The only time I can recall running a surplus was at the end of the Clinton years. Even that was suspect, because it was fueled by an unanticipated windfall from capital gains taxes that were based on "irrational exuberance". Remember Al Gore and his "Social Security lockbox"? How did that work out? How much of our debt was retired after that adventure in creative finance?
I fear that our situation has become so unmanageable that the economy will never be able to grow its way out of debt. Neither our people nor our government show any inclination to cut back on consumption and retire our debts. We continue to hear about new rights (e.g., good jobs, universal health care, retirement with dignity, etc.), but no one wants to pay for them or face up to the obligations we've already incurred.
The only alternative we have is inflation. If we continue to debase our currency, perhaps all those dollars that the Chinese and Japanese are sitting on will become worthless. That'll teach them a lesson! Too bad that the dollars in my 401(k) will be suffering the same fate. The joke will be on us.
I'm glad that the Republicans are out of office after an eight-year nightmare. I like Mr. Obama and wish him well.
But the Democrats have done nothing with their filibuster-proof majority to date. And neither political party is telling us the truth or doing anything significant about the real problems that we all face. Our news media would rather tell us about Jon and Kate and their unholy brood rather than let us know how dire our finances have become. We're encouraged to continue to spend, as if it was our patriotic duty.
I fret about how right-leaning religious nut cases who believe that our wealth and happiness are mandated by divine right will react if the tide turns.
We're all going to have to learn to live within our means; our means will be declining. If we can't do it ourselves, perhaps the Chinese and Japanese will force the lesson on us. If they decide to stop buying our bonds we're going to see interest rates rise whether we like it or not.
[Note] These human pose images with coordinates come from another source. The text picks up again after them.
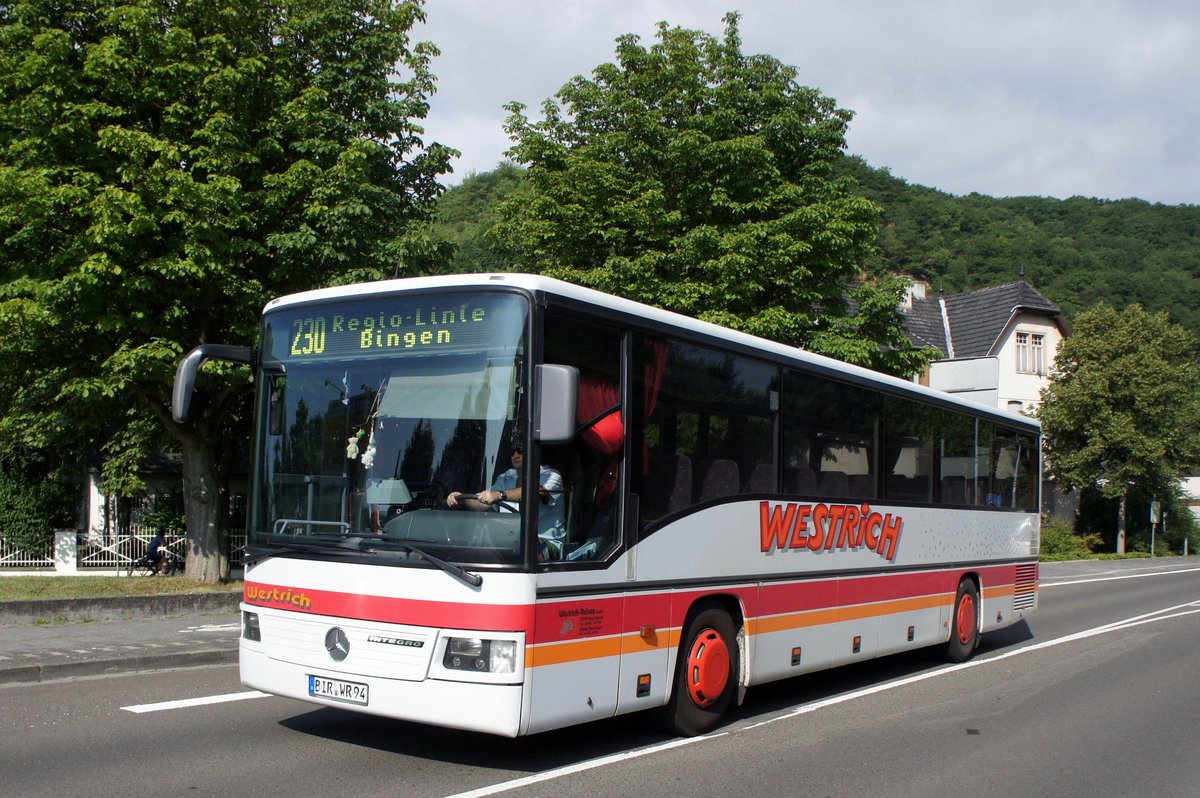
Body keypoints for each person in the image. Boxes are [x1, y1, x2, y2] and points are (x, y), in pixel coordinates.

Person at [446, 445, 565, 559]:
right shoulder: (506, 477)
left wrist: (499, 495)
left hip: (545, 545)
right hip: (508, 541)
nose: (515, 455)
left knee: (519, 547)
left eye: (520, 450)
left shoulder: (551, 476)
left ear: (533, 450)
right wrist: (460, 498)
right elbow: (482, 502)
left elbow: (535, 492)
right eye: (512, 451)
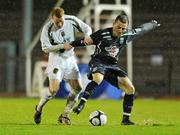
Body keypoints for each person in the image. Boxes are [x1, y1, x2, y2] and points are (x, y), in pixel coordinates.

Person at [64, 12, 160, 125]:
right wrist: (71, 44)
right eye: (118, 27)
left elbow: (141, 29)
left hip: (112, 66)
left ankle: (125, 120)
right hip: (98, 62)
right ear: (114, 24)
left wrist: (152, 24)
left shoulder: (126, 35)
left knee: (130, 89)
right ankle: (82, 104)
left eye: (123, 28)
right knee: (98, 79)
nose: (120, 30)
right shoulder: (102, 34)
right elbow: (85, 41)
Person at [33, 7, 92, 125]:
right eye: (57, 22)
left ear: (63, 17)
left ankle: (65, 116)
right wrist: (61, 46)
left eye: (61, 21)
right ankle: (39, 108)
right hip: (56, 59)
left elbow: (87, 28)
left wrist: (87, 35)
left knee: (78, 88)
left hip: (70, 59)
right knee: (53, 90)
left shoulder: (71, 20)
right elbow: (45, 48)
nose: (60, 24)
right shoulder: (47, 28)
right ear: (52, 19)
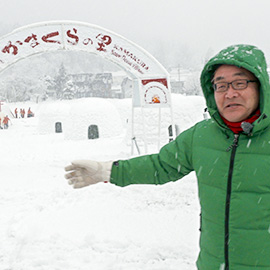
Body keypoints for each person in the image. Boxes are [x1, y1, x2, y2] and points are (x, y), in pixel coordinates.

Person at [64, 44, 270, 270]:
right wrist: (108, 170)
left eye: (240, 83)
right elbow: (161, 166)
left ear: (260, 86)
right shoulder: (201, 137)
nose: (230, 93)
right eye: (221, 85)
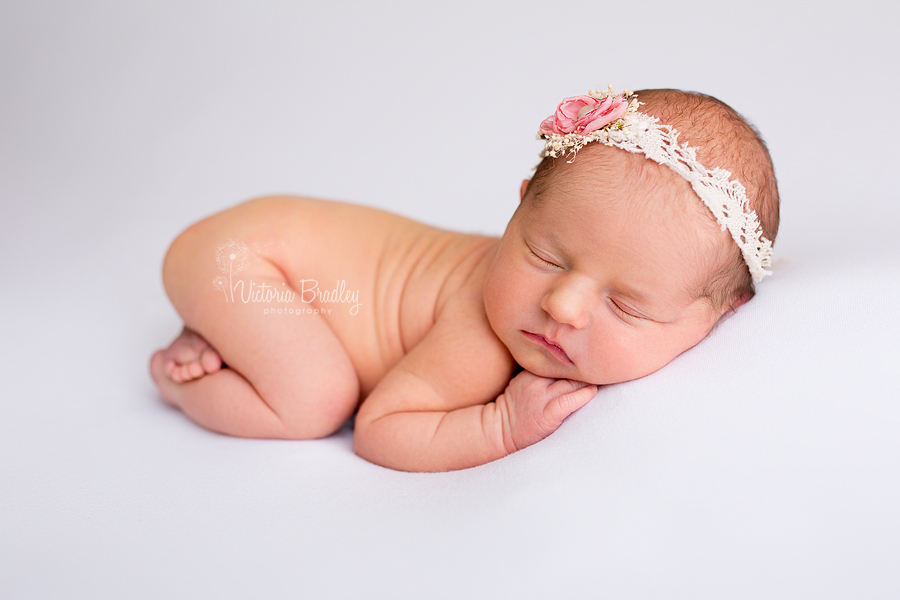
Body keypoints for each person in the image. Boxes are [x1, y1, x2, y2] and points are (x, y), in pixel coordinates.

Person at [149, 86, 780, 472]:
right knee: (315, 401)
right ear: (520, 204)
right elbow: (380, 431)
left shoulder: (566, 302)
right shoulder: (481, 333)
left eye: (627, 305)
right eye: (545, 256)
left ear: (722, 314)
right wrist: (499, 426)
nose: (561, 304)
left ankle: (224, 327)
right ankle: (183, 381)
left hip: (260, 254)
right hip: (242, 262)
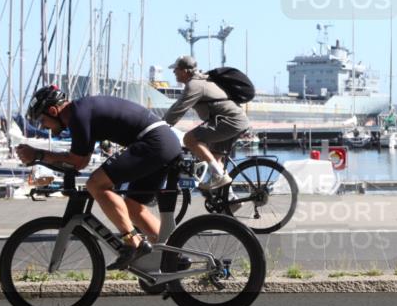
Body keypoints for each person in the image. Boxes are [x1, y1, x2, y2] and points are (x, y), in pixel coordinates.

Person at [16, 86, 182, 269]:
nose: (43, 126)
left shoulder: (77, 116)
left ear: (53, 111)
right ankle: (172, 256)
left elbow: (78, 162)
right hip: (164, 141)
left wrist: (38, 154)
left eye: (42, 121)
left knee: (96, 184)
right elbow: (82, 160)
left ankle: (133, 243)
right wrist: (40, 157)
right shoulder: (81, 112)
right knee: (133, 207)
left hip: (153, 142)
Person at [163, 56, 251, 190]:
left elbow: (178, 109)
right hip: (235, 120)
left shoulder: (194, 85)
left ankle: (218, 176)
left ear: (185, 71)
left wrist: (160, 127)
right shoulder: (203, 80)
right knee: (215, 160)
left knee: (189, 139)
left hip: (229, 121)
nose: (174, 72)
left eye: (176, 69)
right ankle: (230, 199)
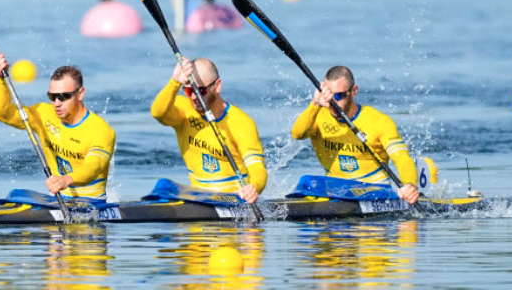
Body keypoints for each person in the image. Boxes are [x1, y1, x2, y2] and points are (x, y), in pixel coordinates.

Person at [0, 53, 115, 202]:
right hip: (56, 199)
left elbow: (94, 167)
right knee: (16, 194)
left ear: (80, 93)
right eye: (52, 96)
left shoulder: (101, 131)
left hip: (91, 202)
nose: (57, 103)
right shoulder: (43, 114)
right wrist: (0, 79)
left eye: (63, 96)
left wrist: (66, 179)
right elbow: (4, 114)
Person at [290, 65, 421, 204]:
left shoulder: (379, 122)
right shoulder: (317, 115)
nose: (333, 102)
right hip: (335, 189)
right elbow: (298, 134)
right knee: (307, 182)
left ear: (354, 91)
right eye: (328, 95)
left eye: (338, 96)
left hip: (374, 190)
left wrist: (409, 185)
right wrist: (315, 104)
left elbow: (402, 159)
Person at [151, 58, 267, 204]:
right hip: (199, 198)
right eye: (188, 90)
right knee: (164, 185)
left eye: (201, 91)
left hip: (235, 199)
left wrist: (253, 188)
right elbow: (158, 113)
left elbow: (257, 168)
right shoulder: (184, 111)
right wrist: (175, 81)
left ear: (217, 86)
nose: (194, 97)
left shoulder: (242, 123)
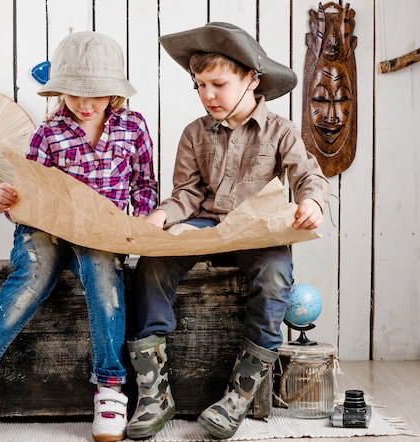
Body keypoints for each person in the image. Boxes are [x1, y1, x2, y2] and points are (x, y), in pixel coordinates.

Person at [0, 31, 158, 442]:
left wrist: (142, 222)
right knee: (35, 272)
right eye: (75, 93)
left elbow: (144, 185)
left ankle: (110, 387)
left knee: (104, 273)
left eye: (97, 93)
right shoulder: (49, 132)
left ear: (115, 92)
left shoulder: (133, 127)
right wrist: (8, 198)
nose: (86, 103)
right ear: (60, 90)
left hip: (102, 230)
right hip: (46, 227)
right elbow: (27, 195)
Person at [125, 22, 330, 440]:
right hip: (205, 224)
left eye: (217, 84)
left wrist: (311, 202)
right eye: (199, 86)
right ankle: (153, 392)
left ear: (252, 80)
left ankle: (239, 394)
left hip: (256, 231)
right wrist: (161, 218)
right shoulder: (195, 133)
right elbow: (187, 193)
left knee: (275, 276)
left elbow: (309, 176)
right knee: (153, 263)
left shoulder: (281, 131)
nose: (208, 96)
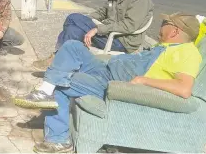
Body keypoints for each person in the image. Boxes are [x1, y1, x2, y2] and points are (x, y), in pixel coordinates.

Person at [14, 12, 202, 153]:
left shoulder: (187, 52)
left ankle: (59, 139)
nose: (161, 26)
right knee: (73, 46)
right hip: (106, 69)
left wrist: (143, 80)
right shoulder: (165, 46)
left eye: (165, 23)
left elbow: (184, 89)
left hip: (113, 84)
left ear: (175, 30)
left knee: (62, 82)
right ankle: (45, 89)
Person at [32, 0, 154, 71]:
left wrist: (97, 29)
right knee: (73, 29)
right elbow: (103, 12)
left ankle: (60, 58)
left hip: (121, 40)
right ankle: (60, 59)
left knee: (73, 18)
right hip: (108, 32)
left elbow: (129, 26)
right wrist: (86, 21)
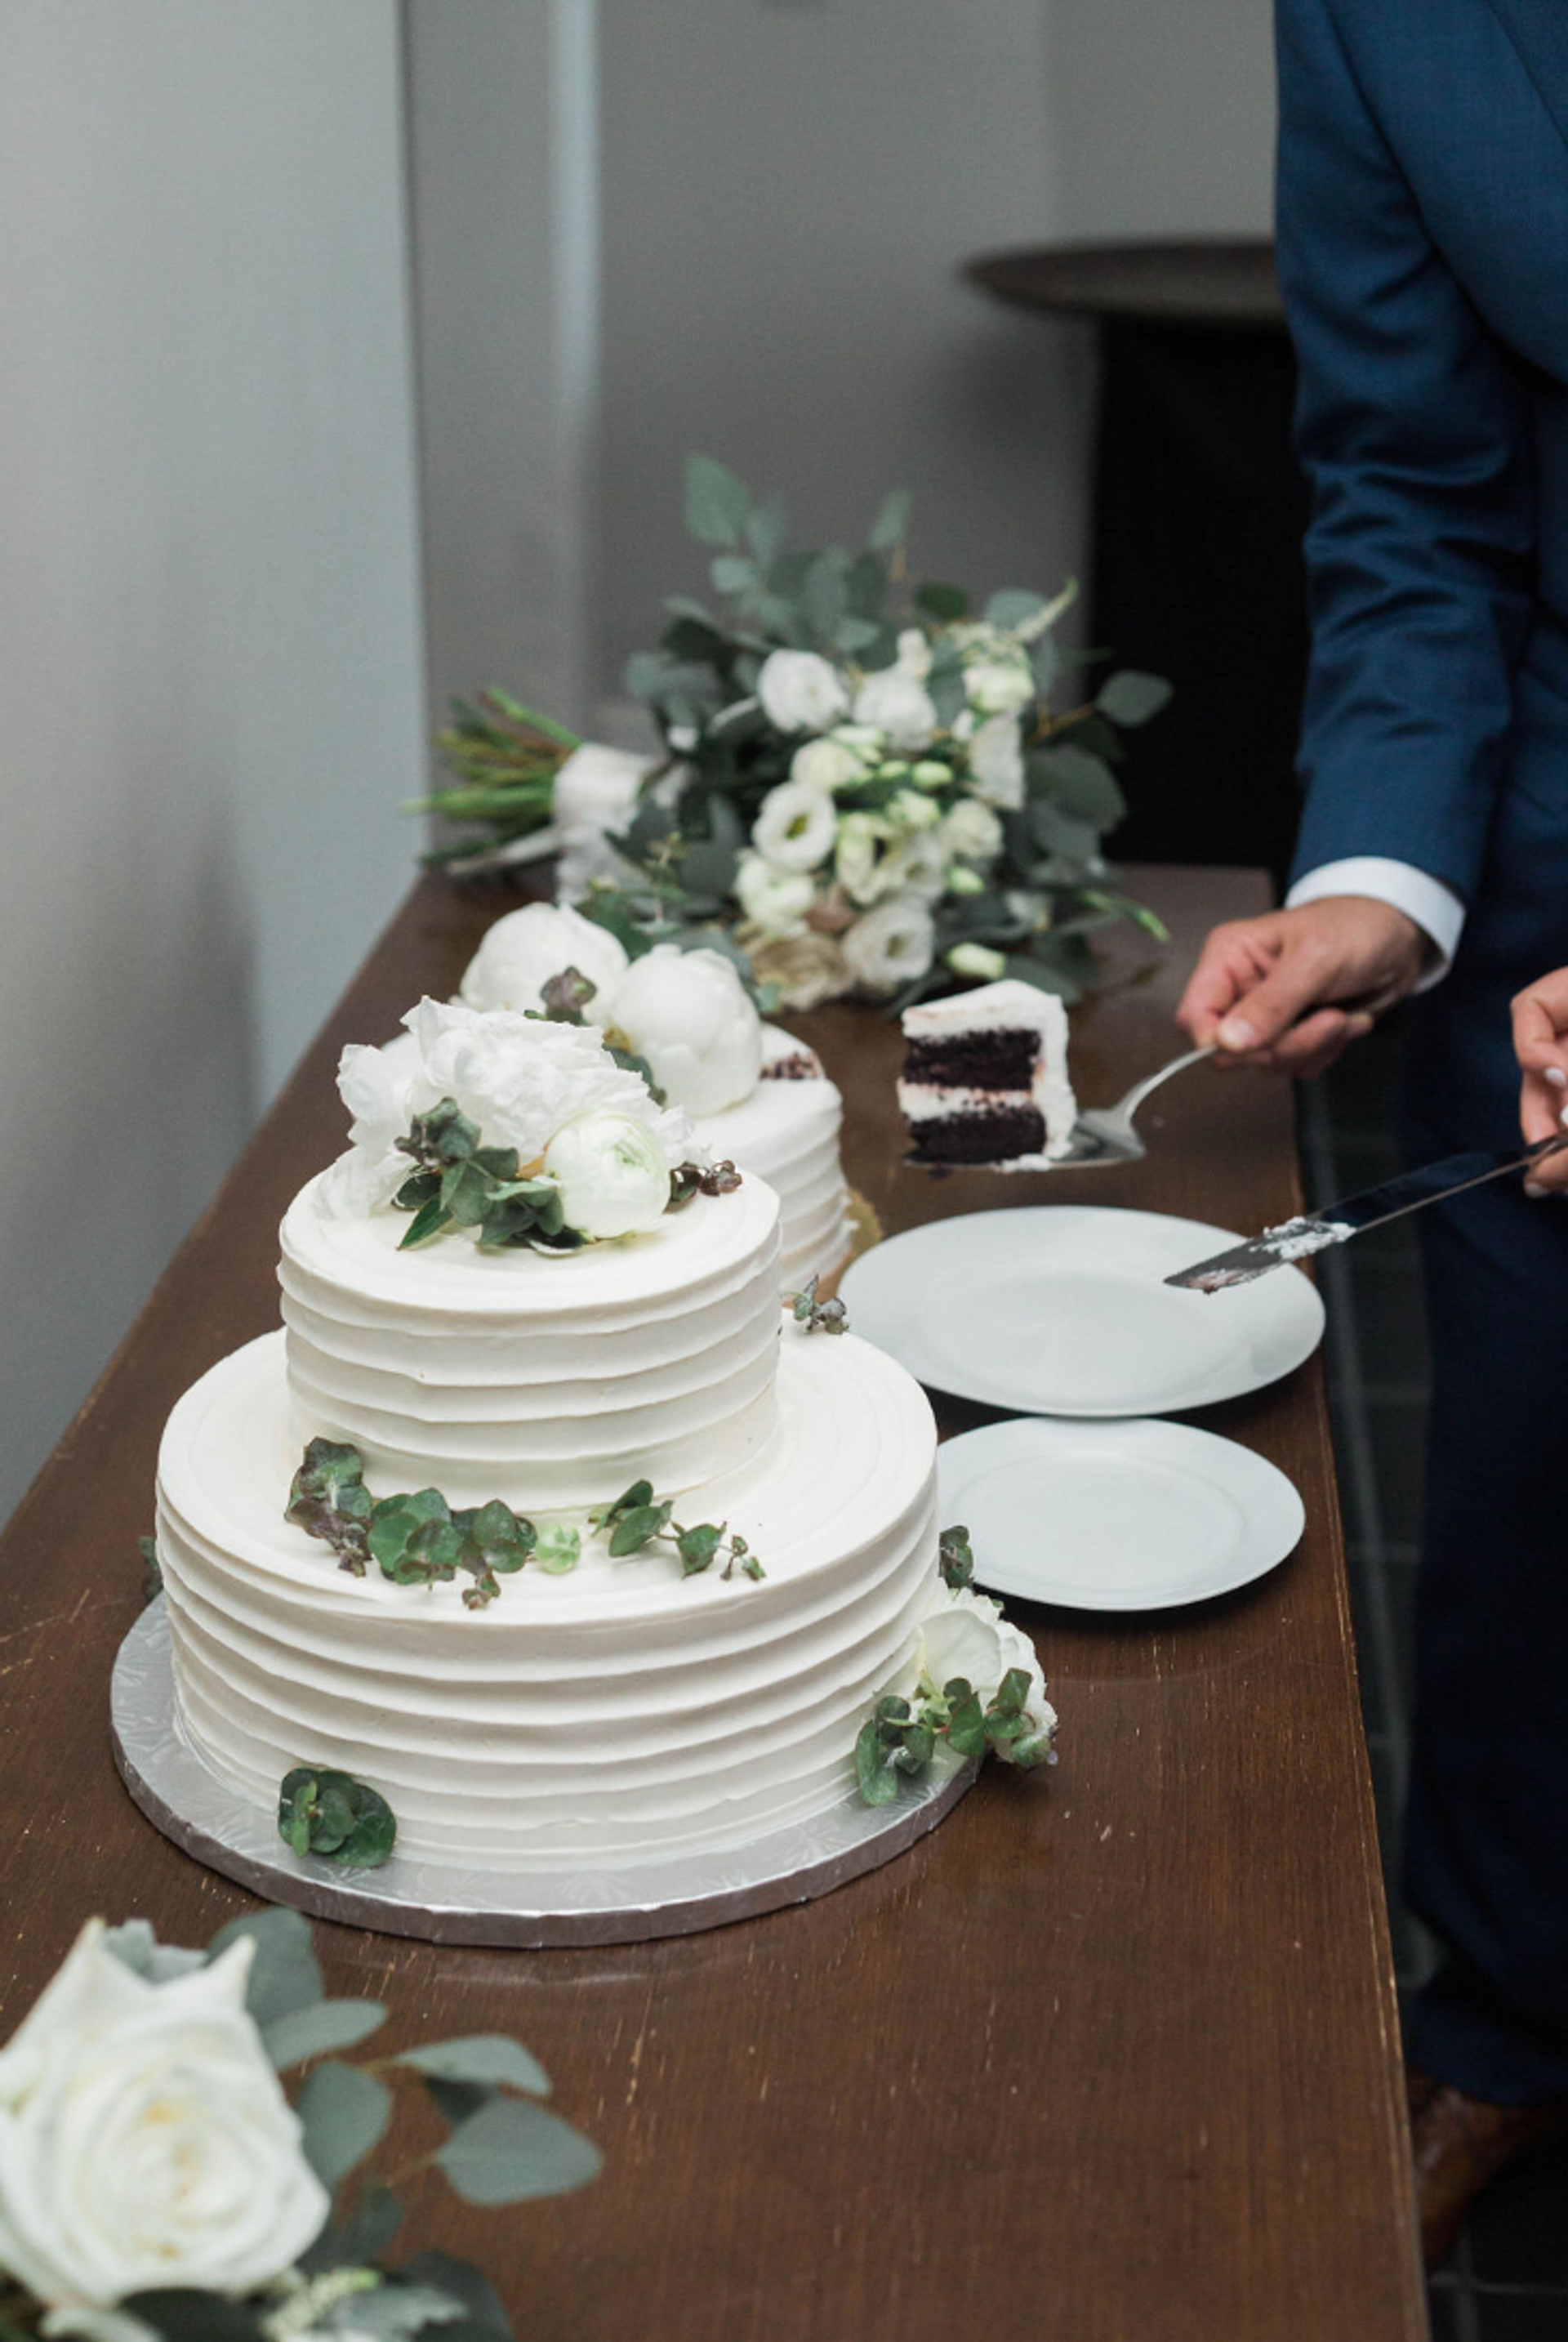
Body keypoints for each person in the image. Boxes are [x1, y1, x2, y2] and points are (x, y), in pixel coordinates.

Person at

We won't be a great economy if we don't make things that the rest of the world wants to buy. Contrary to what a lot of people think, God didn't make the United States the greatest economic power of the 20th century.
I think it's misguided to think that a service-based economy can allow us to maintain our pre-eminent position in the world. If we continue to see industries collapse, without something new coming along to take their place, things could get very ugly here in the coming years.